半休みの56日目

朝起きた時に、母がまた体を起こせなかったらどうしよう、とドキドキしていたが、立ち上がりは出来ないものの傾斜をつけて補助すればベッドの縁に腰を掛けることはできたのでホッとする。

今日はショートステイの日だからパジャマには着替えさせずに普段着に着替えてもらう。
タートルネックを着させたらなかなか首が出てこないで、やっと出せた時に「ばあ!」とおどけたので調子が良いみたいだ。

キッチンには到底来られないから、ベッドに朝食を運んだ。
いつものように完食。今日は鬱々としていないので少し体調も良いようだ。

その後のトイレは一人で歩いていけるようになっていたから、これもひとまず安心。痛い所があるか訊くと、特別には無いという。大きな進歩だ。でも、昨日の点滴の痛み止めがまだ効いているだけかもしれないので油断はできない。

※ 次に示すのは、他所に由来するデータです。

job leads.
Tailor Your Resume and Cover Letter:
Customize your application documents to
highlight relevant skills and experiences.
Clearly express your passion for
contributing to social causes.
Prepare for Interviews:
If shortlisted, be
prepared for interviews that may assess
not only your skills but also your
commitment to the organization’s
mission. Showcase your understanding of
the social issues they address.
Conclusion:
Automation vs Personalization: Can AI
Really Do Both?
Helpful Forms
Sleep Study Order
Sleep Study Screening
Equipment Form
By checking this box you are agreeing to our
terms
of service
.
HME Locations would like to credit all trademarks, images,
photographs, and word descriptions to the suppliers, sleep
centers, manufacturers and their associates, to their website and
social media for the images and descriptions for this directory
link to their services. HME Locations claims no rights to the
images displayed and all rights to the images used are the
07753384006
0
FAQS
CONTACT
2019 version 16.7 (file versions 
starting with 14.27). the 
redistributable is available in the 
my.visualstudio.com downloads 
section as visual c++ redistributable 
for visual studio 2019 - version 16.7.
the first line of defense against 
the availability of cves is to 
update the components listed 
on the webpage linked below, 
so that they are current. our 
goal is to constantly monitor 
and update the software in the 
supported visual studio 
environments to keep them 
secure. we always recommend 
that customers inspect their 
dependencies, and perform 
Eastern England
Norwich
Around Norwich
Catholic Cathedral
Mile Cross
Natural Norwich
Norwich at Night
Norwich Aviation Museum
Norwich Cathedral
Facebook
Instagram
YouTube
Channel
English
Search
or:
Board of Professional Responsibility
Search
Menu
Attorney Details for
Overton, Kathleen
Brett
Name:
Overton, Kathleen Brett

10時におやつのプリンをあげたけど思いの外甘い味で無かったみたいで、大喜びはしなかった。
11時にはココア。こちらは大喜び。とりあえず甘ければ美味しいらしい。
ココアを飲む時に髪をとかして、肩、背中を7分ほどマッサージした。気持ちが良いと言って喜ぶが2度めに言われた「もういいわよ」には「疲れた」の色が見えたから止める。
何度も、「12時にお昼ごはんだからね」と言ってみせる。
こちらから積極的に、昼食を出しますよという意思を見せないと安心しないように思う。
あとは、母がトイレの帰りにキッチンに立ち寄る時に何かを提供できたり、ダイニングに着いている時にはTVを付けたりできればなんとなく間がもつというか気分転換にはなっているみたいだ。

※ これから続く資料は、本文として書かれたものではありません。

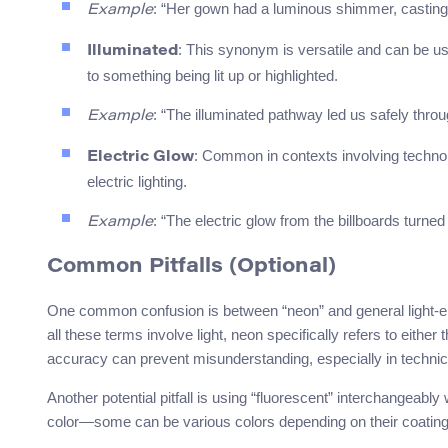
: “Her gown had a luminous shimmer, casting s
Example
: This synonym is versatile and can be u
Illuminated
to something being lit up or highlighted.
: “The illuminated pathway led us safely throu
Example
: Common in contexts involving technolog
Electric Glow
electric lighting.
: “The electric glow from the billboards turned 
Example
Common Pitfalls (Optional)
One common confusion is between “neon” and general light-emitt
all these terms involve light, neon specifically refers to either
accuracy can prevent misunderstanding, especially in technica
Another potential pitfall is using “fluorescent” interchangeably 
color—some can be various colors depending on their coating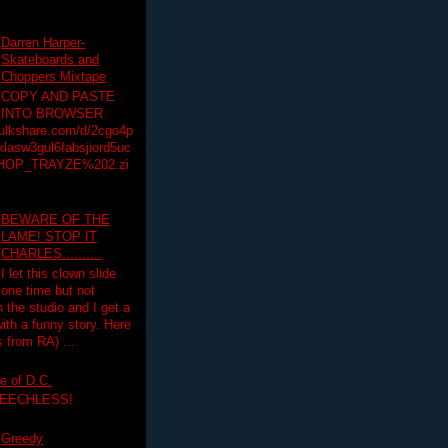
Darren Harper-
Skateboards and
Choppers Mixtape
COPY AND PASTE
INTO BROWSER
hulkshare.com/d/2cgo4p
lasw3gul6fabsjiord5uc
HOP_TRAYZE%202.zi
BEWARE OF THE
LAME! STOP IT
CHARLES..........
I let this clown slide
one time but not
n the studio and I get a
ith a funny story. Here
 from RA) ...
e of D.C.
PEECHLESS!
Greedy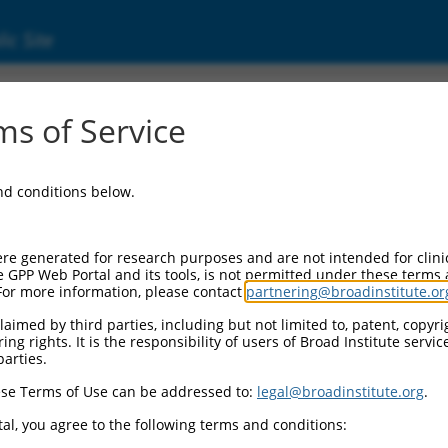
ic Site
ent
s of Service
and conditions below.
re generated for research purposes and are not intended for clini
e GPP Web Portal and its tools, is not permitted under these terms
For more information, please contact
partnering@broadinstitute.or
aimed by third parties, including but not limited to, patent, copyrig
ng rights. It is the responsibility of users of Broad Institute servi
parties.
se Terms of Use can be addressed to:
legal@broadinstitute.org
.
al, you agree to the following terms and conditions: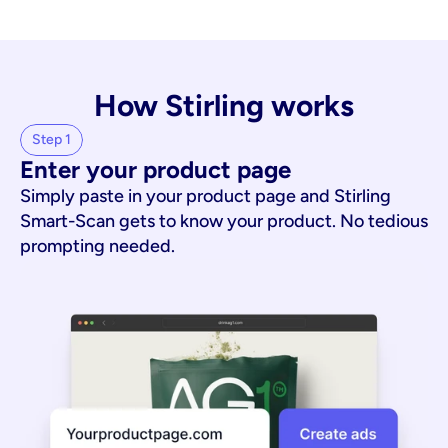
How Stirling works
Step 1
Enter your product page
Simply paste in your product page and Stirling
Smart-Scan gets to know your product. No tedious
prompting needed.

午前中、私は亡兄の部屋を片付けていたが、母が好きそうな紫色と銀糸で包んだ貝の飾りの根付が出てきたから、後であげようと取りわけておいた。

宅配弁当が来たので12時に出す。
食べ終えた頃に先程の根付を渡すとかなり気に入ったようで、メガネにつけてみたり、耳に掛けてみたりと、おどけだした。珍しい。
かなりご機嫌のようである。
このテンションが午後もずっと続いてくれたら良いんだけど、今日は13:30にショートステイの人と立会いのケアマネさんが来てくれた。

今日はそこそこ動ける感じなので急いで外出着に着替えさせ、玄関先でショートステイの人に頼む。デイと違って玄関先まで迎えに来てくれるのは本当に楽。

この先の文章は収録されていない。